● **What to produce**
Express the lines below as a Markdown table with two columns, Row and Line, numbering each row and leaving out any blank lines.

● **Excerpted data**

>> BEGIN

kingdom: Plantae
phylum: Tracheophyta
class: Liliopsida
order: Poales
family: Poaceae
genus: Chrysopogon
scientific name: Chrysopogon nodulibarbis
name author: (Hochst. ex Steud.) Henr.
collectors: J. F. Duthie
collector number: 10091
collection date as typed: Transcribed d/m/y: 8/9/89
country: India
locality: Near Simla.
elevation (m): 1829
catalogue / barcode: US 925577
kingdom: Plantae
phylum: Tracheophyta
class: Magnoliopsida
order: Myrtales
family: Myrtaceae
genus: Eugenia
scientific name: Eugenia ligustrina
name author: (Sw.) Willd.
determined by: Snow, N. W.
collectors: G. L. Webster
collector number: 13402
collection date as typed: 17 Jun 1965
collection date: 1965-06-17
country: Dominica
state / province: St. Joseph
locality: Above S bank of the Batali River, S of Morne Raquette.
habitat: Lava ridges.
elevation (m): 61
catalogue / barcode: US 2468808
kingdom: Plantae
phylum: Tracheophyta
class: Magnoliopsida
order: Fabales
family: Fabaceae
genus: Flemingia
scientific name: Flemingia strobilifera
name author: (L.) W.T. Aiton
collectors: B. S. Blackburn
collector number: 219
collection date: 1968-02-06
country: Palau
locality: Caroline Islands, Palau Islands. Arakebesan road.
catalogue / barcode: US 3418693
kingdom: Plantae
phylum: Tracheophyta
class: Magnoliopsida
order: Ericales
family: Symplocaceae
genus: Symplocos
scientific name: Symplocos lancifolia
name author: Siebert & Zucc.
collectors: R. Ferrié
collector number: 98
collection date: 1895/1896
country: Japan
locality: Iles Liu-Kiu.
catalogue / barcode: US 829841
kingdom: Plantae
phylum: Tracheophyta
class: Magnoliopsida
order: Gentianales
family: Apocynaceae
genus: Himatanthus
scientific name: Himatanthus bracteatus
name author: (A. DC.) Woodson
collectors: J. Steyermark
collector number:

>> END

● **Exercise output**
| Row | Line |
|---|---|
| 1 | kingdom: Plantae |
| 2 | phylum: Tracheophyta |
| 3 | class: Liliopsida |
| 4 | order: Poales |
| 5 | family: Poaceae |
| 6 | genus: Chrysopogon |
| 7 | scientific name: Chrysopogon nodulibarbis |
| 8 | name author: (Hochst. ex Steud.) Henr. |
| 9 | collectors: J. F. Duthie |
| 10 | collector number: 10091 |
| 11 | collection date as typed: Transcribed d/m/y: 8/9/89 |
| 12 | country: India |
| 13 | locality: Near Simla. |
| 14 | elevation (m): 1829 |
| 15 | catalogue / barcode: US 925577 |
| 16 | kingdom: Plantae |
| 17 | phylum: Tracheophyta |
| 18 | class: Magnoliopsida |
| 19 | order: Myrtales |
| 20 | family: Myrtaceae |
| 21 | genus: Eugenia |
| 22 | scientific name: Eugenia ligustrina |
| 23 | name author: (Sw.) Willd. |
| 24 | determined by: Snow, N. W. |
| 25 | collectors: G. L. Webster |
| 26 | collector number: 13402 |
| 27 | collection date as typed: 17 Jun 1965 |
| 28 | collection date: 1965-06-17 |
| 29 | country: Dominica |
| 30 | state / province: St. Joseph |
| 31 | locality: Above S bank of the Batali River, S of Morne Raquette. |
| 32 | habitat: Lava ridges. |
| 33 | elevation (m): 61 |
| 34 | catalogue / barcode: US 2468808 |
| 35 | kingdom: Plantae |
| 36 | phylum: Tracheophyta |
| 37 | class: Magnoliopsida |
| 38 | order: Fabales |
| 39 | family: Fabaceae |
| 40 | genus: Flemingia |
| 41 | scientific name: Flemingia strobilifera |
| 42 | name author: (L.) W.T. Aiton |
| 43 | collectors: B. S. Blackburn |
| 44 | collector number: 219 |
| 45 | collection date: 1968-02-06 |
| 46 | country: Palau |
| 47 | locality: Caroline Islands, Palau Islands. Arakebesan road. |
| 48 | catalogue / barcode: US 3418693 |
| 49 | kingdom: Plantae |
| 50 | phylum: Tracheophyta |
| 51 | class: Magnoliopsida |
| 52 | order: Ericales |
| 53 | family: Symplocaceae |
| 54 | genus: Symplocos |
| 55 | scientific name: Symplocos lancifolia |
| 56 | name author: Siebert & Zucc. |
| 57 | collectors: R. Ferrié |
| 58 | collector number: 98 |
| 59 | collection date: 1895/1896 |
| 60 | country: Japan |
| 61 | locality: Iles Liu-Kiu. |
| 62 | catalogue / barcode: US 829841 |
| 63 | kingdom: Plantae |
| 64 | phylum: Tracheophyta |
| 65 | class: Magnoliopsida |
| 66 | order: Gentianales |
| 67 | family: Apocynaceae |
| 68 | genus: Himatanthus |
| 69 | scientific name: Himatanthus bracteatus |
| 70 | name author: (A. DC.) Woodson |
| 71 | collectors: J. Steyermark |
| 72 | collector number: |